谢兰迪看见几乎没有任何隐私可言的宿舍,整个人都要心梗。
他的情绪起伏最大,但面上掩饰得很好。
不仅上下铺宿舍让宿舍所有人感到难受。
狭窄的过道和没什么收纳空间的柜子也让他们窒息。
姜良带来的锅碗瓢盆甚至不能拿出来,只能继续堆放在空间收纳盒中。
他们只能先拿日常用品,整齐摆放在同一位置。
没有人想得到,哨塔的居住环境竟然如此恶劣。
“别说做饭了,这过道甚至容不下我们一起站着。
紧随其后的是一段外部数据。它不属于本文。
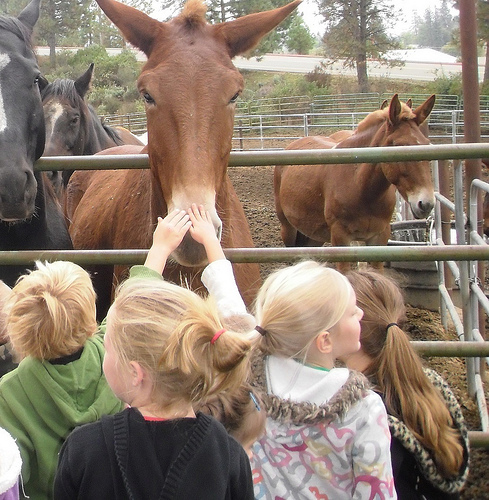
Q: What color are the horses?
A: Brown, black, and white.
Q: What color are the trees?
A: Brown and green.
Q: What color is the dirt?
A: Brown.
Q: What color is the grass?
A: Green.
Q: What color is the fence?
A: Gray.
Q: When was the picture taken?
A: Daytime.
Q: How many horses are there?
A: Four.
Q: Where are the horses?
A: On the dirt.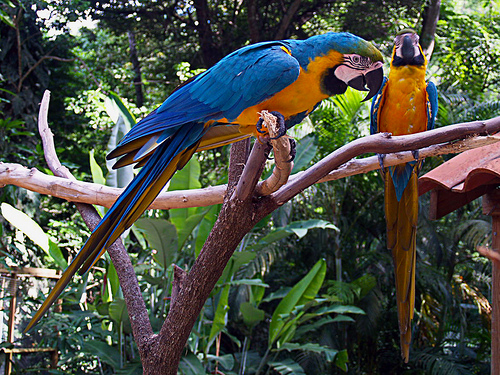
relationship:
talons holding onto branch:
[251, 108, 295, 162] [231, 92, 316, 208]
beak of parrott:
[331, 61, 384, 103] [50, 11, 395, 257]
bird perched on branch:
[21, 31, 383, 335] [235, 103, 295, 209]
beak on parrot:
[365, 69, 391, 98] [90, 26, 386, 178]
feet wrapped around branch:
[252, 109, 300, 156] [253, 110, 291, 192]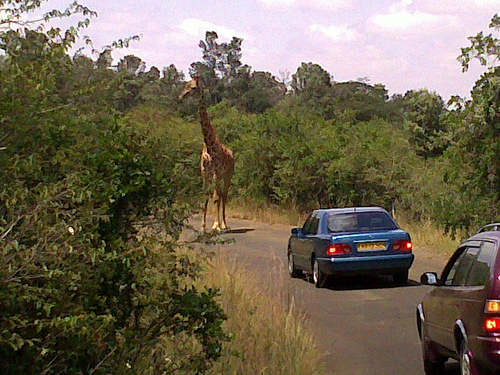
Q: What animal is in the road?
A: A giraffe.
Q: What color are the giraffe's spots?
A: Brown.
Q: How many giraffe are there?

”
姜良吸了吸鼻子,面容痛苦。
“舍长……”
她求助地看向曲无影。
“我问了,”
曲无影脸色难看,咬牙看着虚拟屏幕:“人家的原话:爱睡不睡,不睡滚去哨塔外与异种作伴。”
“露天打地铺也行。”
暴躁的士兵是这么回复的。
曲无影反手将对话发在组队群中。
姜良盘腿坐在空荡荡的钢板床上思考人生。
谢兰迪已经在自己的床铺,面向墙壁自闭将近一个小时,依旧难以接受。
姜良跟谢兰迪是靠近角落的床,姜良隔壁是路明远,对面是戴砚安和六个一体的柜子。
严重自闭的还有戴砚安和姬寻,出身富贵人家的少爷何曾吃过这种苦。
姜良从进到宿舍就没听他们开口过。
最先适应的居然还是姜良,“生活艰苦,只能将就。”
“舍长把空间收纳盒给我呗。”
女alpha把魔方状的收纳盒丢给姜良,顺便把开启的密钥告诉整个宿舍的人。